• _EXERCISE INPUT_:
_ _ _ _ _

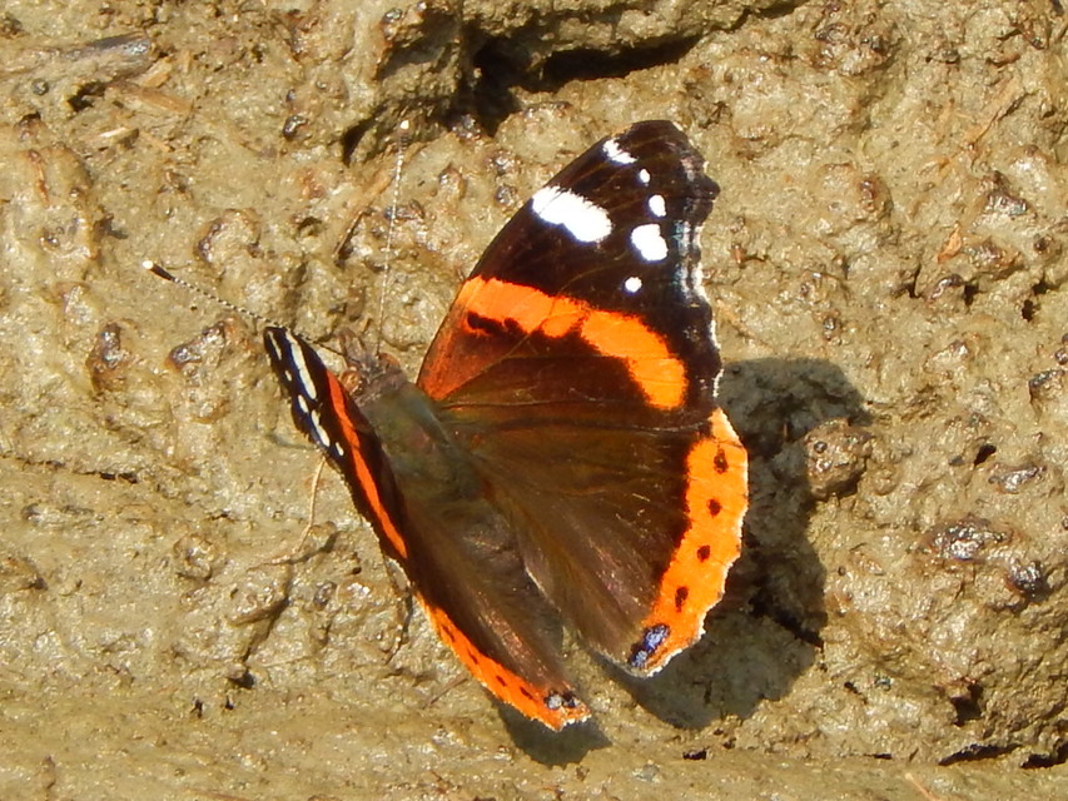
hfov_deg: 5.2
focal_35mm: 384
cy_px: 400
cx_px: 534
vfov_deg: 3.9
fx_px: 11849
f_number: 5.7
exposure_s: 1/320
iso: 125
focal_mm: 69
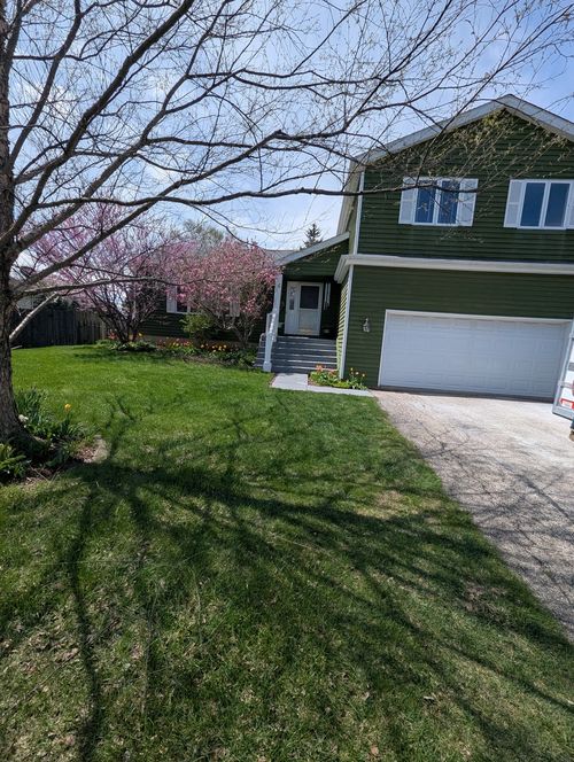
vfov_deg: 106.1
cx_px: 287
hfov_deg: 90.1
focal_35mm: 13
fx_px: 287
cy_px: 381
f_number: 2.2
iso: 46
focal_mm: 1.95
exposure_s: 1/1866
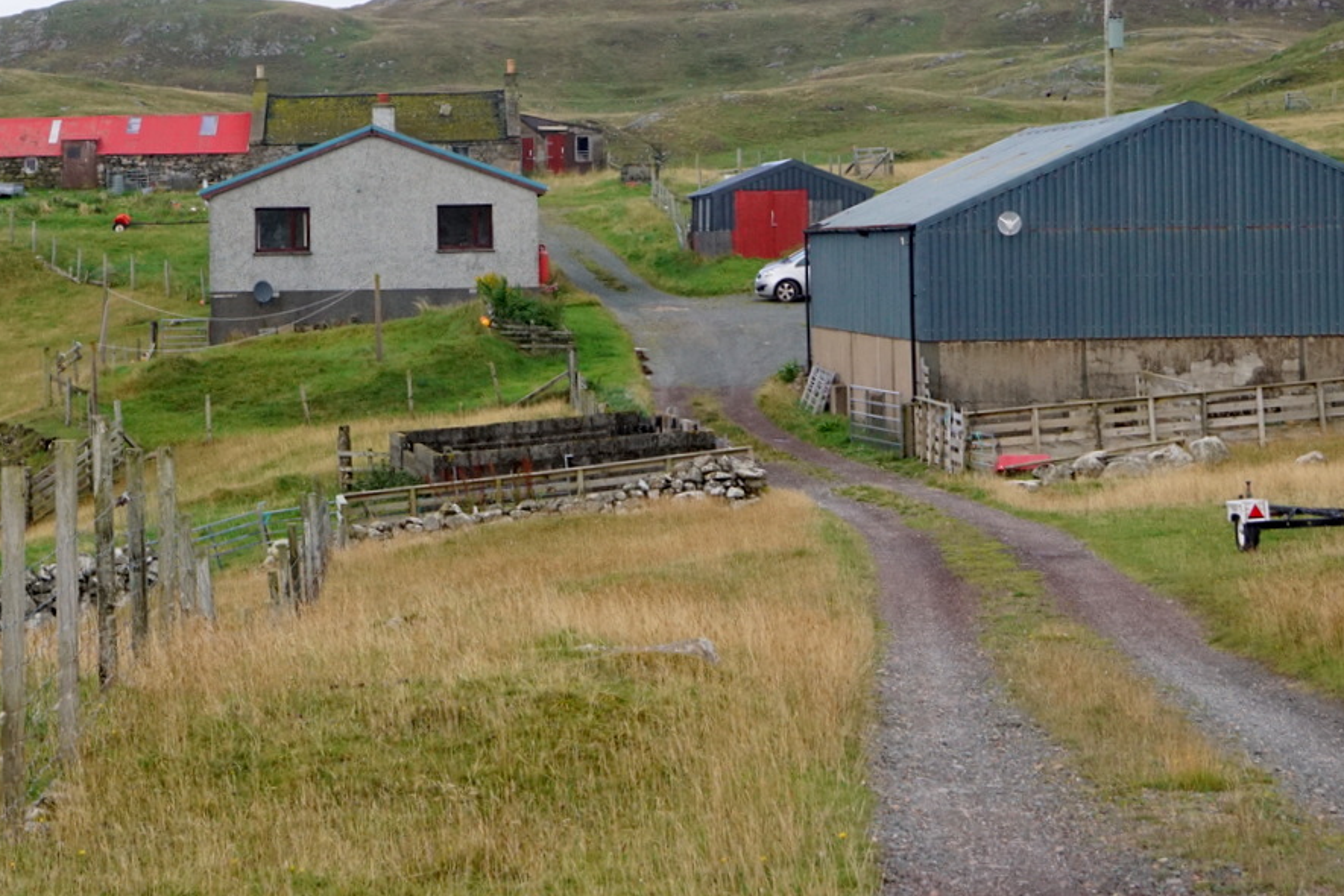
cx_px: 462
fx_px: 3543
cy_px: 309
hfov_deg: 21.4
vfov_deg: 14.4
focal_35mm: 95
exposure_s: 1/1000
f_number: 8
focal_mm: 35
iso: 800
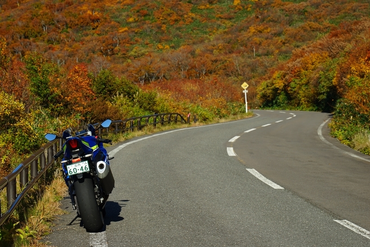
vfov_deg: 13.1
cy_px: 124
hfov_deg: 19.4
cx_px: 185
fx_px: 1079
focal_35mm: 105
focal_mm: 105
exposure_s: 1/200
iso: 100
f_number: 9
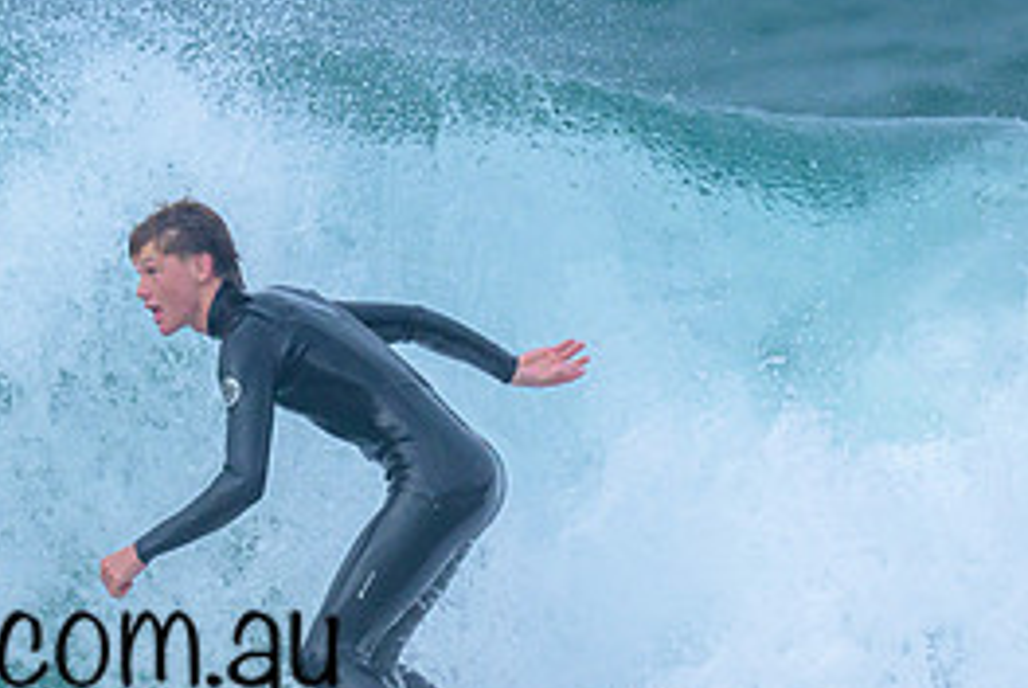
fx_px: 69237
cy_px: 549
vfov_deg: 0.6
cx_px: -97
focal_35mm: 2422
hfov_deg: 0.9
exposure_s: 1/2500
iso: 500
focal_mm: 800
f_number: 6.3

_ _ _ _ _

• _TO DO_: Every line from the one with "vfov_deg: 13.1" through the end of the records is to be reproduced exactly, and the pictures are to be left out.

• _TASK RESPONSE_:
vfov_deg: 13.1
cy_px: 124
hfov_deg: 19.4
cx_px: 185
fx_px: 1079
focal_35mm: 105
focal_mm: 105
exposure_s: 1/200
iso: 100
f_number: 9
fx_px: 69237
cy_px: 549
vfov_deg: 0.6
cx_px: -97
focal_35mm: 2422
hfov_deg: 0.9
exposure_s: 1/2500
iso: 500
focal_mm: 800
f_number: 6.3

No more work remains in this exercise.